Я потащила мать, которая, я чувствовала, пыталась мне помочь, вверх по лестнице, ведущей в ее ванную. Я сомневалась в собственном здравом уме. Не понимала, как мне пришло в голову, что подобный подвиг возможен. Она, должно быть, весит не меньше сотни фунтов, а я, несмотря на регулярные занятия фитнесом, обязательные для женщины средних лет, никогда не поднимала больше шестидесяти. Ничего не вышло. Я рухнула на ступеньки, а обгадившаяся и мокрая мать — на меня.
Задыхаясь на покрытых ковром ступеньках, я все же не сдавалась. Я была полна решимости отмыть мать и переодеть в свежую одежду до того, как вызову «скорую». Пока мы лежали там и ее вес становился привычен, словно то странное ощущение, когда тебя пригвождает к постели задремавший любовник, я обдумывала варианты. Можно отнести ее в ванную на спине и попытаться помыть из раковины. Еще есть кухня. Но к чему мне ее прислонить? Как держать и мыть одновременно, не говоря уж о грязной воде по всему полу и возможности поскользнуться и расколоть обеим черепа?

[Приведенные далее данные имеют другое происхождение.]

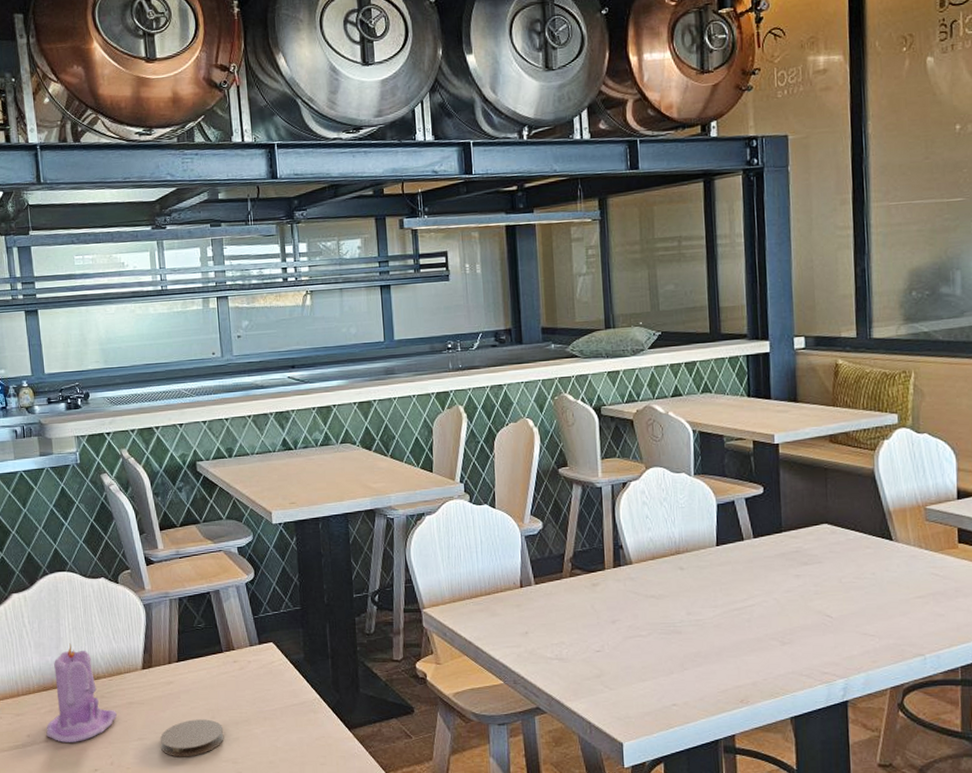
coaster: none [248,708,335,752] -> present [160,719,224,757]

Мать начала похрапывать. Ее голова откинулась назад, так что мне были видны старые пятнистые лицо и шея. Я смотрела на ее скулы, заостренные, как обычно, болезненно выпирающие из мертвенно-бледной плоти.
«Кто полюбит меня?» — подумала я, но отогнала возникший вопрос картинкой листьев березы в закатном солнце.
Я провела здесь весь день. Даже не позвонила, чтобы отменить занятие в У эстморе. Воображение рисовало пустой помост в классе рисунка с натуры для начинающих, студентов за мольбертами, с ненужными угольными карандашами в руках, смотрящих туда, где меня нет. Я знала, что, если не пошевелюсь, мать может проспать часы и опустится ночь. Я представила, как моя подруга Натали ищет меня в залах корпуса искусств, тщетно расспрашивает студентов в классе. Натали позвонит мне домой — возможно, приедет, одна или с Хеймишем, своим сыном. Дверной звонок огласит пустой дом, и Натали решит, будто что-то случилось со мной, или с Сарой, или с Эмили.